Directive A:
In the recipe thread, why does the cook count themselves among the two people who didn't call this batch the best? Answer in one to three sentences.
Directive B:
Answer these questions from the recipe thread:
(i) About how long should the roast sit on low before the net is removed?
(ii) How many of the five crew members called it the "best porketta"?
(iii) From whom did the poster who cooks ribs in the sauce learn to make red sauce?
Directive C:
List every spice named in the red sauce recipe in the recipe thread.

Selected extract:
## start

Put about 1/4 can of cream of chicken soup in the bottom of the slow cooker. Pour in just enough chicken broth to cover about about 1/4" of the bottom of the slow cooker. Fire it up on high long enough to dissolve the cream of chicken soup. Once that's dissolved, set the roast in the slow cooker, pour in the remains of the can of chicken broth and switch the slow cooker to low. Now, take the other 3/4 can of cream of chicken soup and spoon it onto the top of the roast, spreading it evenly around every surface not sunken in broth.

Let it sit on low for about 8 hours, then cut off and remove the net and break it up with a fork until it's sandwich-style meat. Any clumps of spice stuck to the net should be forked out, broken up, and put back into the mix. Stir it well to dissolve them into the solution.

Pour off the excess liquid, approximately half, but it'll look like the meat's no longer a soup.

Turn the cooker to "warm", or the lowest setting, for a couple more hours.

Slice the buns, and serve warm. Experience Porkgasm.

I made this for my crew today, and 3 out of 5 called it the "best porketta" (or pork, period, in 2 cases) they'd ever had. I did better a couple of weeks ago because I used a better roast; time and travel constraints kept me from getting one from my normal supplier, so I'm one of the 2 dissenters (I ate the whole previous 4lb roast myself over a weekend), and my driver is not given to any kind of extremes... but she added she would use my recipe from now on. :D

Variation: add a slice of onion, thickness dependent on your tolerance of onion, and some good Italian red sauce. Around these parts, this variance (though not on the above recipe) is known as a Santini Special... and, as a side note, if your red sauce is available nationally, it's garbage. Either make your own, or find a moustachioed old Italian woman that sells it out of her basement like drugs. Good stuff!

If I can find my recipe for red sauce, I'll post it.
 
I guess I gotta get a pork shoulder out of the freezer and make my pulled pork recipe.
And this time I'll write it down.

Sounds good Doc.

I learned how to make red sauce (no we don't call it gravy contrary to what Goodfellas would have you believe) from my Sicilian mother-in-law. Nothing beats throwing a couple of racks of ribs on the grill then putting them in the sauce to cook for 4 hours.
 
It ain't red gravy, it ain't red sauce, it's sugo. I learned how to make it from my Sicilian mother.
 
I'd like to see these red sauce recipes. Mine involves fresh tomatoes from the garden in the summer and home canned tomatoes in the winter, lots of fresh garlic, finely chopped onion, fresh mushrooms, ground pork, Italian sausage, and various spices (oregano, basil, sea salt, and bay leaves) and about a quarter of a bottle of sweet red wine (real wine, not that cooking wine crap!) And you must saute the garlic and onion in olive oil first, add the other ingredients, and let simmer several hours.

Damn, now I gotta go make a batch. mmmmm baby

Edit: I just sent my eldest daughter upstairs to start chopping onion and garlic, and make a batch of French bread dough, while I continue to slack off here. I love having a kid who can cook. :D
 
My daughter did great, she made most of it herself, I just had to add the wine and tweak the spices.

## end

Given information:
## start

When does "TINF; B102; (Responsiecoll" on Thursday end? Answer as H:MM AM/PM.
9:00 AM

## end
## start

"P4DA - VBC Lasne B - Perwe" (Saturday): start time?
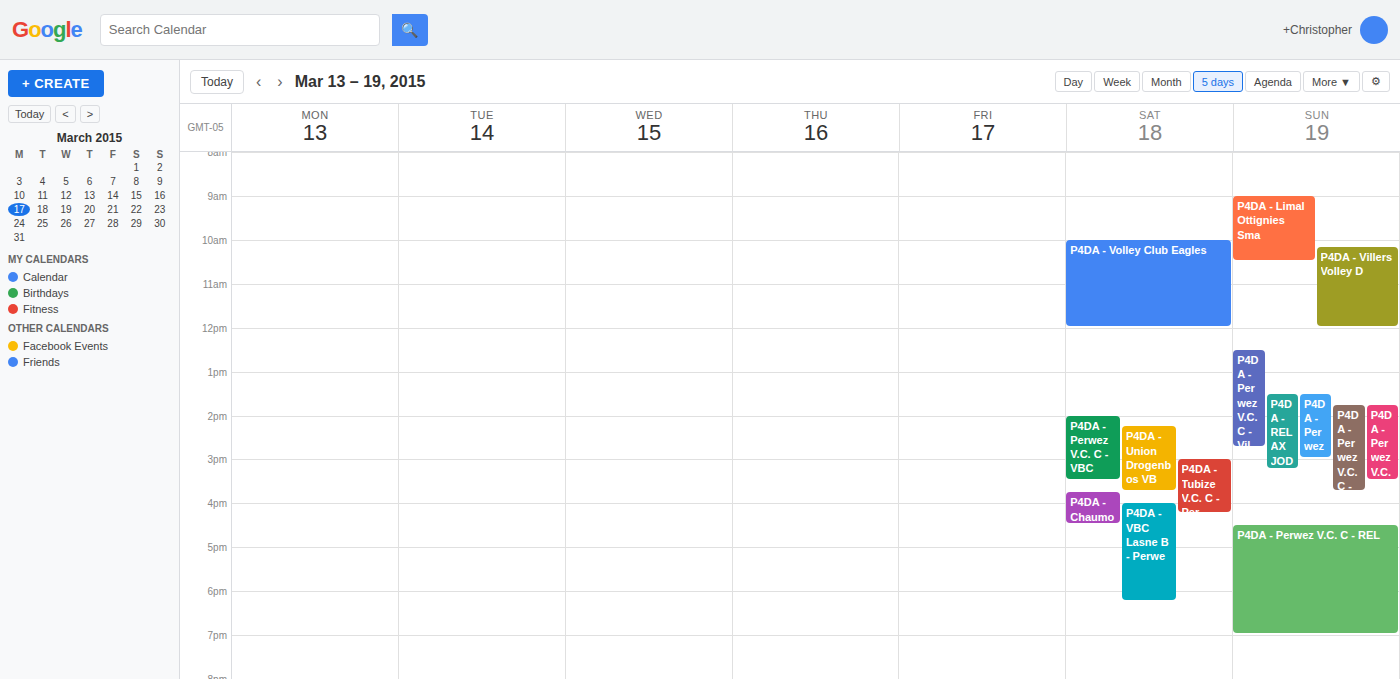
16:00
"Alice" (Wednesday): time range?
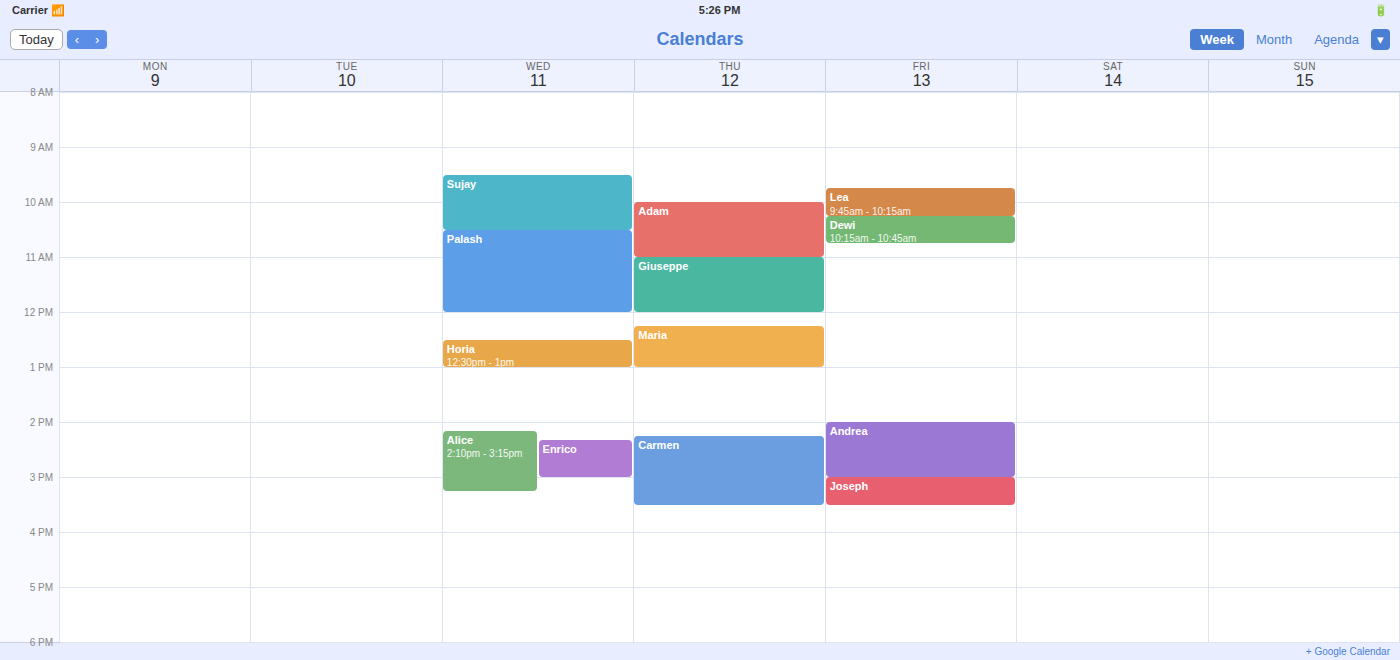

## end
## start

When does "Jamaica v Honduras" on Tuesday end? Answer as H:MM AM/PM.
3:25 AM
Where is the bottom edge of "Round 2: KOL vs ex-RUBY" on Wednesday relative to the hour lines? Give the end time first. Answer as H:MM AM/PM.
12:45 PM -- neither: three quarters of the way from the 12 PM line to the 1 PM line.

## end

Expected output A:
A couple of weeks earlier the cook made a better version using a better roast. This time, time and travel constraints kept them from getting a roast from their normal supplier.

Expected output B:
(i) About 8 hours.
(ii) 3.
(iii) A Sicilian mother-in-law.

Expected output C:
oregano, basil, sea salt, bay leaves